Quando tem práticas, teorias que se propõem a explicar como funciona o corpo humano, que medicamento ou vacina precisa usar, que evidências de uma civilização antiga, qual dieta realmente funciona, teorias que fazem esse tipo de pergunta, precisam apresentar um respeito às evidências científicas.

Você acha que a população brasileira hoje está mais interessada em ciência, depois da pandemia?

Eu acho que está mais interessada e acho que por isso o livro tenha se tornado tão popular tão rápido. Foi muito bonito ver um livro de ciência se tornar o mais vendido do Brasil. E quando a gente pensou que qualquer livro ia se tornar o centro do debate público? As pessoas estão comentando sobre um livro de ciência, não sobre uma série de streaming, uma novela bacana ou quem ganhou o BBB (Big Brother Brasil).

A pandemia foi interessante nesse sentido, despertou o interesse pela ciência. Ela tirou a ciência do lugar secundário que era um lugar mais de entretenimento, não como ferramenta de tomada de decisões, de influenciar políticas públicas.
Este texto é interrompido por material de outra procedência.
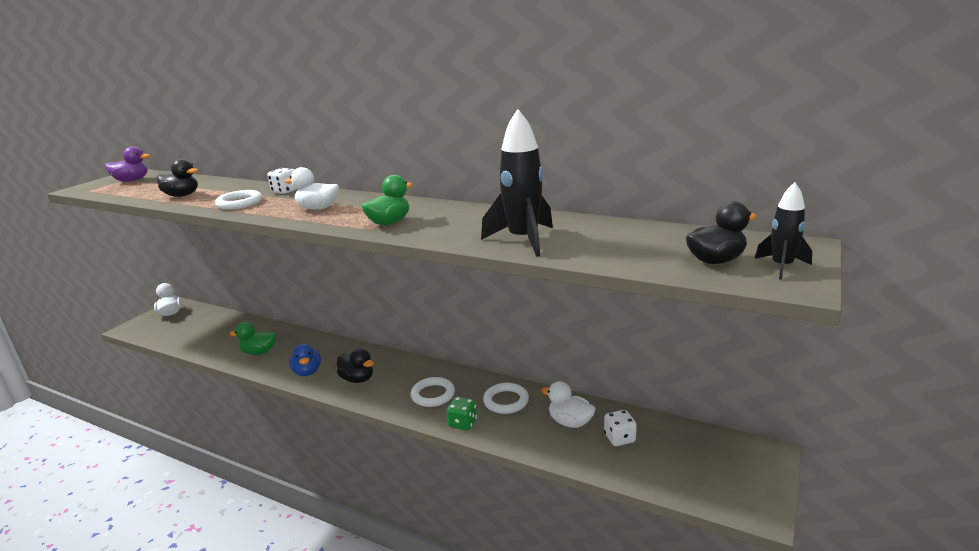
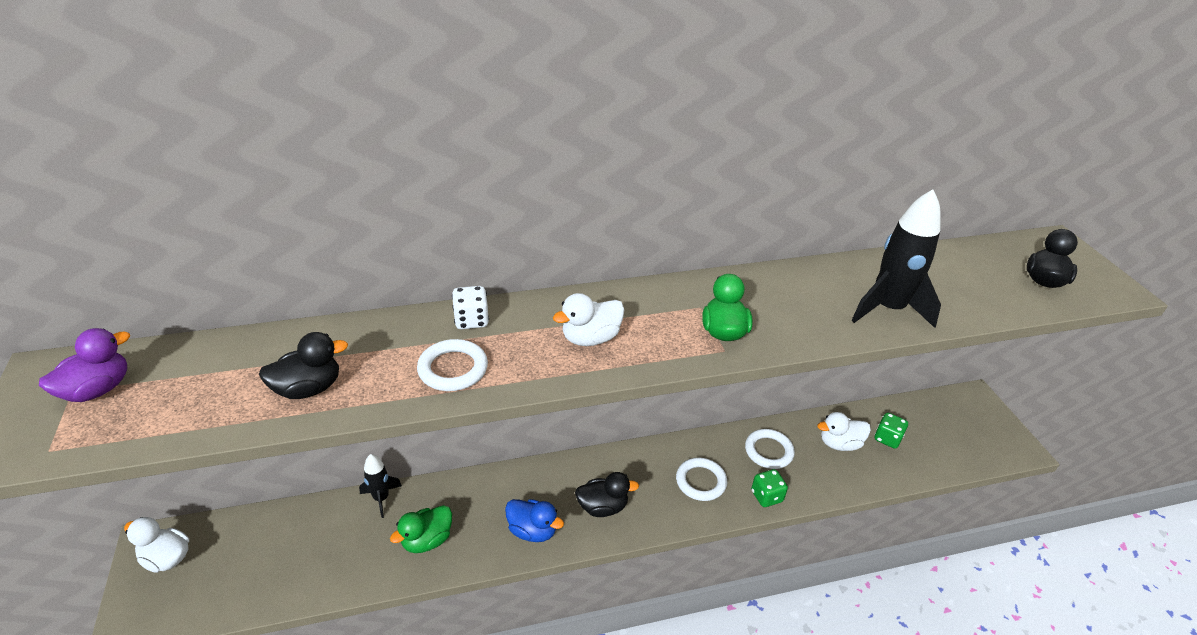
camera: 45 degrees left, 15 degrees up
(619, 438) = (887, 438): white dice -> green dice
(781, 267) = (1084, 272): black rocket -> black rocket (381, 498)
Ciência era aquela notícia que aparecia entre política e economia para dar um respiro e agora ela ocupa o centro do debate.

Pensando nesse aspecto das políticas públicas, como você viu a sanção da ozonioterapia pelo governo federal?

Acho que a palavra para descrever o que todos os cientistas brasileiros sentiram é decepção. Um governo que se dizia tão favorável à ciência, que dizia respeitar a ciência para políticas públicas, de repente sanciona uma lei que promove uma prática que não só não tem evidências científicas de eficácia, mas não tem evidências de segurança e pode ser perigosa, e sanciona essa lei após diversas manifestações de sociedades médicas, científicas, do Instituto Questão de Ciência e até da Academia de Medicina. Todas as sociedades pediram o voto ao presidente. Acho que a palavra é decepção. Não consigo deixar de me perguntar é: se o presidente tivesse lido Que Bobagem!, será que ele teria sancionado?

Ozonioterapia não está no livro, porque confesso que não achei tão relevante, mas fomos muito otimistas. Achamos que tinha preocupações maiores, mas tem que entrar num volume 2. A gente realmente não pensou que precisaria falar dessas pseudociências não tão populares. A gente realmente não imaginou que fosse ganhar esse espaço tanto como legislação como prática sancionada.